With the pictures set aside, reproduce each entry precisely as it reads.

• Collected data
<<<<
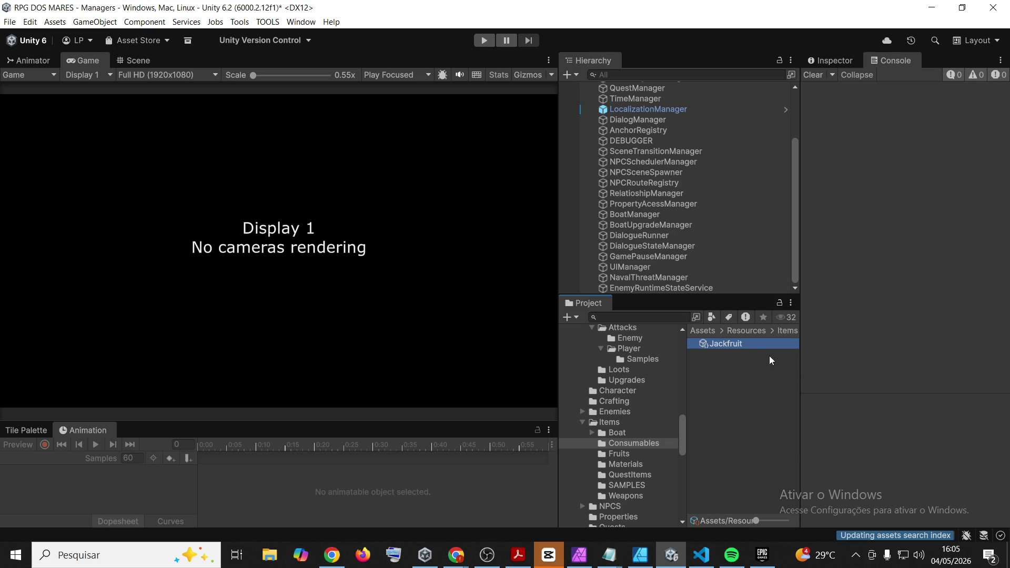
pyautogui.press('F2')
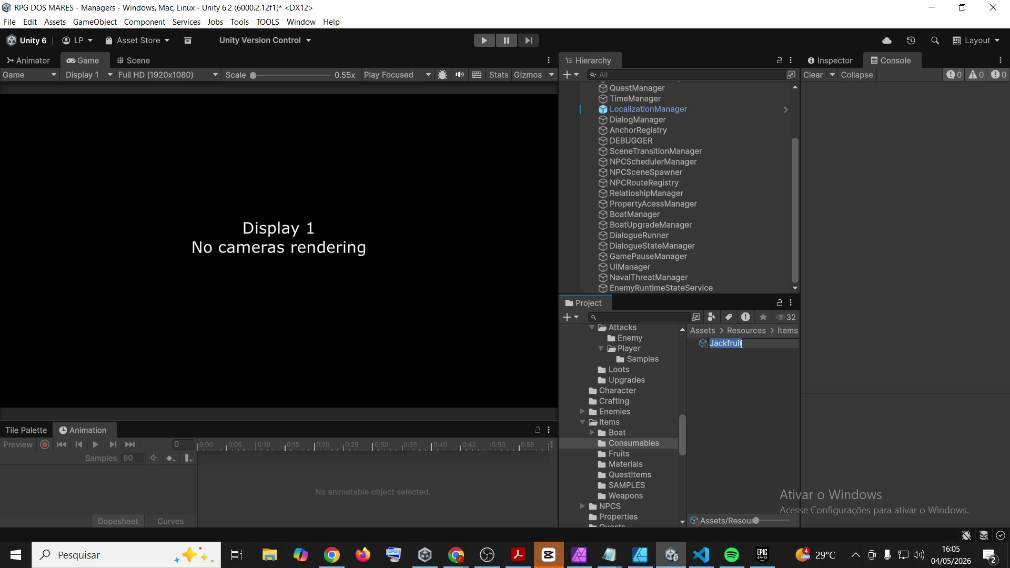
pyautogui.write('He')
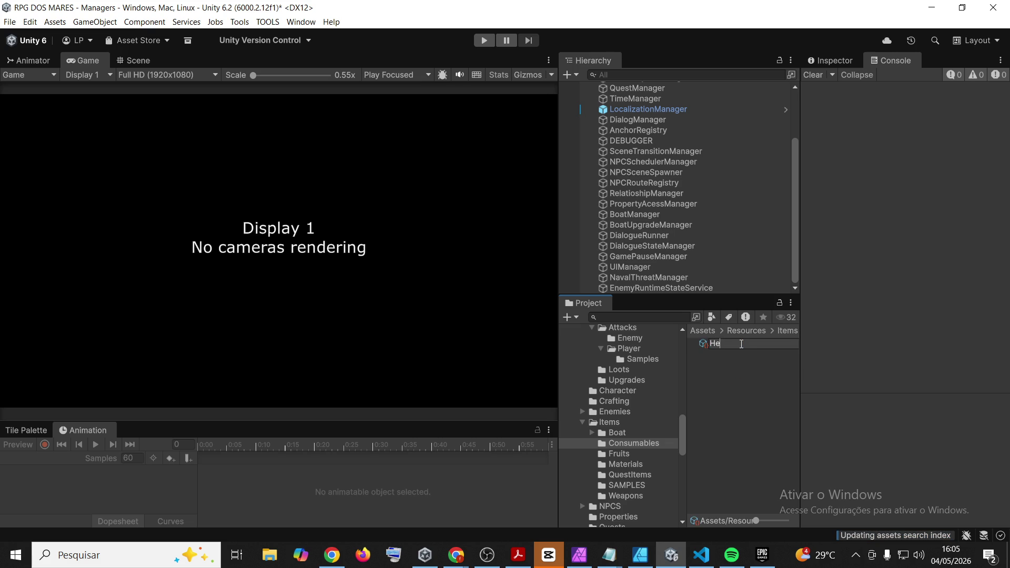
pyautogui.write('a')
pyautogui.write('l')
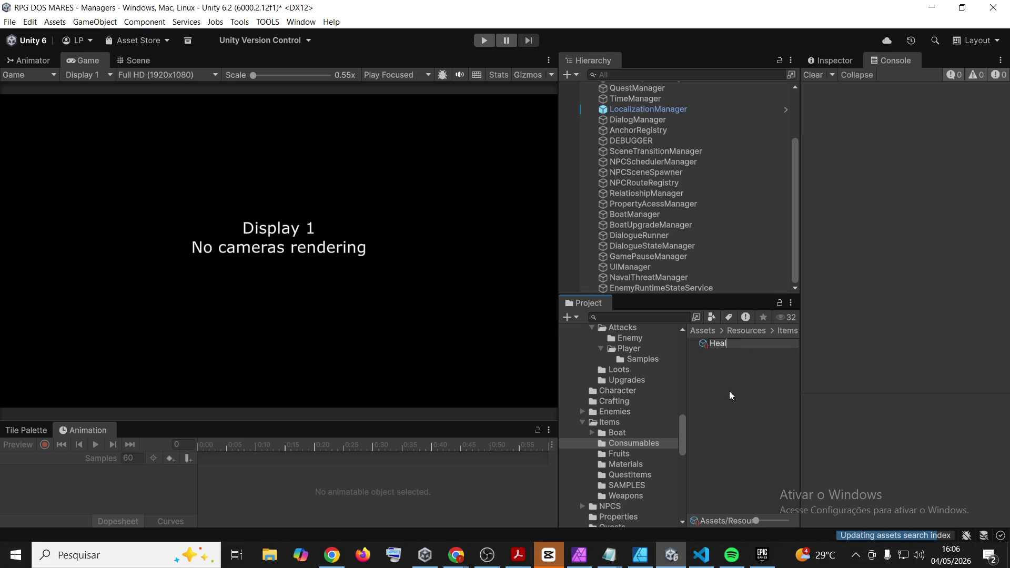
pyautogui.write('th')
pyautogui.write('Potion')
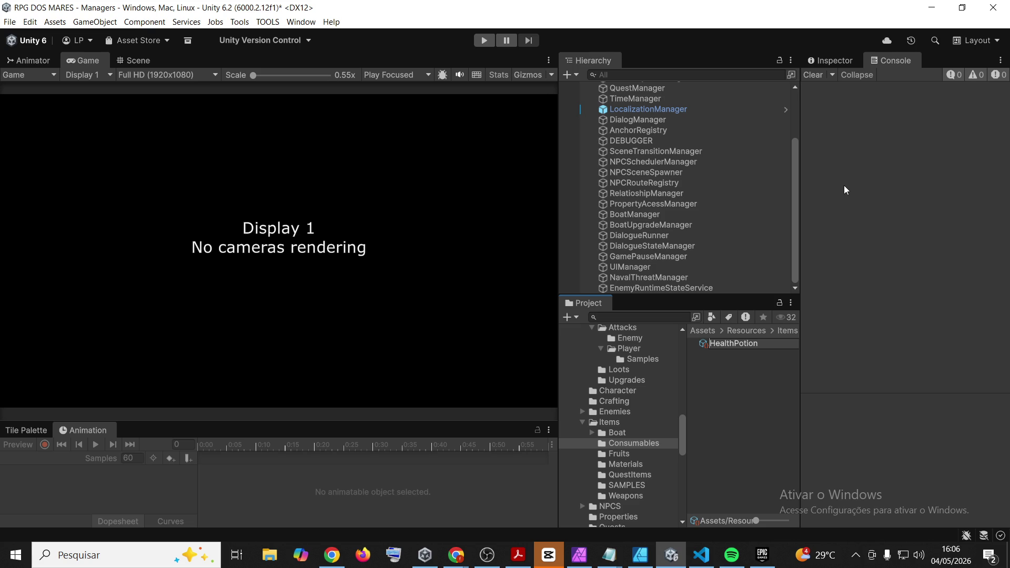
pyautogui.press('Return')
>>>>
• YOUR SOLUTION
pyautogui.press('F2')
pyautogui.write('He')
pyautogui.write('a')
pyautogui.write('l')
pyautogui.write('th')
pyautogui.write('Potion')
pyautogui.press('Return')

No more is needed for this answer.